--- Start of Material supplied ---

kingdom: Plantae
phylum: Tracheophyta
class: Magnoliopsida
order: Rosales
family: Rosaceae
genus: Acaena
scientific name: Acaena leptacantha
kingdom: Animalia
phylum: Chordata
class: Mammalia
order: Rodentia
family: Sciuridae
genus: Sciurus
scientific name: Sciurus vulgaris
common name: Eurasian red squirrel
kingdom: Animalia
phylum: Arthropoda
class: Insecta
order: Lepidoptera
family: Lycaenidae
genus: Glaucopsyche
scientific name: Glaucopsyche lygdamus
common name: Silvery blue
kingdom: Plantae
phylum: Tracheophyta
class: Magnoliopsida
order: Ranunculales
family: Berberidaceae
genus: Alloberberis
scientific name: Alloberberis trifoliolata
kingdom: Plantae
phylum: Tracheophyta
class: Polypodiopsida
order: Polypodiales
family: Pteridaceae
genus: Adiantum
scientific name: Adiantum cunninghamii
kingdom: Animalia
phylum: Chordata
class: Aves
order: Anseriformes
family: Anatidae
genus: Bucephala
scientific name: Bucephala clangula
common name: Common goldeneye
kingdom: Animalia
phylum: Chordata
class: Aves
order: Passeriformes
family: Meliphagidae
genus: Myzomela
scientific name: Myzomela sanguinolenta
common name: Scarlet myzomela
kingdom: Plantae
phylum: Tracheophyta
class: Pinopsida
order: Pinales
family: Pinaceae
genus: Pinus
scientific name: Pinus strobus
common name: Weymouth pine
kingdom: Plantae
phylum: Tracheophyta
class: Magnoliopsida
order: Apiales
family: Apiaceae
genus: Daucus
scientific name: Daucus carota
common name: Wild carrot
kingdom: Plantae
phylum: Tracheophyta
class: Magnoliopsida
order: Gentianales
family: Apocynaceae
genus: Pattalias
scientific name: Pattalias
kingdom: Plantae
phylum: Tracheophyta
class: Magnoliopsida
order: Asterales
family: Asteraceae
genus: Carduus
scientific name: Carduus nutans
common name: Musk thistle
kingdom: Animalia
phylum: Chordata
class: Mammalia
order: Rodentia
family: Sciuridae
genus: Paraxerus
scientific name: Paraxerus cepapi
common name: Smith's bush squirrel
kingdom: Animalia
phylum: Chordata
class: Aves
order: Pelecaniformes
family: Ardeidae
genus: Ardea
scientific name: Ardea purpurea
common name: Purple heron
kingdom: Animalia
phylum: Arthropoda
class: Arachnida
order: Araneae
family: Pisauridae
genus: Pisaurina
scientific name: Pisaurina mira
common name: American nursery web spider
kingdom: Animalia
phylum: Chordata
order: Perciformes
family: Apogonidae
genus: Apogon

--- End of Material supplied ---

**Set problem:**
Switch every "common name" in the data to "vernacular name" and write out all the lines again with nothing else changed.

**Finished answer:**
kingdom: Plantae
phylum: Tracheophyta
class: Magnoliopsida
order: Rosales
family: Rosaceae
genus: Acaena
scientific name: Acaena leptacantha
kingdom: Animalia
phylum: Chordata
class: Mammalia
order: Rodentia
family: Sciuridae
genus: Sciurus
scientific name: Sciurus vulgaris
vernacular name: Eurasian red squirrel
kingdom: Animalia
phylum: Arthropoda
class: Insecta
order: Lepidoptera
family: Lycaenidae
genus: Glaucopsyche
scientific name: Glaucopsyche lygdamus
vernacular name: Silvery blue
kingdom: Plantae
phylum: Tracheophyta
class: Magnoliopsida
order: Ranunculales
family: Berberidaceae
genus: Alloberberis
scientific name: Alloberberis trifoliolata
kingdom: Plantae
phylum: Tracheophyta
class: Polypodiopsida
order: Polypodiales
family: Pteridaceae
genus: Adiantum
scientific name: Adiantum cunninghamii
kingdom: Animalia
phylum: Chordata
class: Aves
order: Anseriformes
family: Anatidae
genus: Bucephala
scientific name: Bucephala clangula
vernacular name: Common goldeneye
kingdom: Animalia
phylum: Chordata
class: Aves
order: Passeriformes
family: Meliphagidae
genus: Myzomela
scientific name: Myzomela sanguinolenta
vernacular name: Scarlet myzomela
kingdom: Plantae
phylum: Tracheophyta
class: Pinopsida
order: Pinales
family: Pinaceae
genus: Pinus
scientific name: Pinus strobus
vernacular name: Weymouth pine
kingdom: Plantae
phylum: Tracheophyta
class: Magnoliopsida
order: Apiales
family: Apiaceae
genus: Daucus
scientific name: Daucus carota
vernacular name: Wild carrot
kingdom: Plantae
phylum: Tracheophyta
class: Magnoliopsida
order: Gentianales
family: Apocynaceae
genus: Pattalias
scientific name: Pattalias
kingdom: Plantae
phylum: Tracheophyta
class: Magnoliopsida
order: Asterales
family: Asteraceae
genus: Carduus
scientific name: Carduus nutans
vernacular name: Musk thistle
kingdom: Animalia
phylum: Chordata
class: Mammalia
order: Rodentia
family: Sciuridae
genus: Paraxerus
scientific name: Paraxerus cepapi
vernacular name: Smith's bush squirrel
kingdom: Animalia
phylum: Chordata
class: Aves
order: Pelecaniformes
family: Ardeidae
genus: Ardea
scientific name: Ardea purpurea
vernacular name: Purple heron
kingdom: Animalia
phylum: Arthropoda
class: Arachnida
order: Araneae
family: Pisauridae
genus: Pisaurina
scientific name: Pisaurina mira
vernacular name: American nursery web spider
kingdom: Animalia
phylum: Chordata
order: Perciformes
family: Apogonidae
genus: Apogon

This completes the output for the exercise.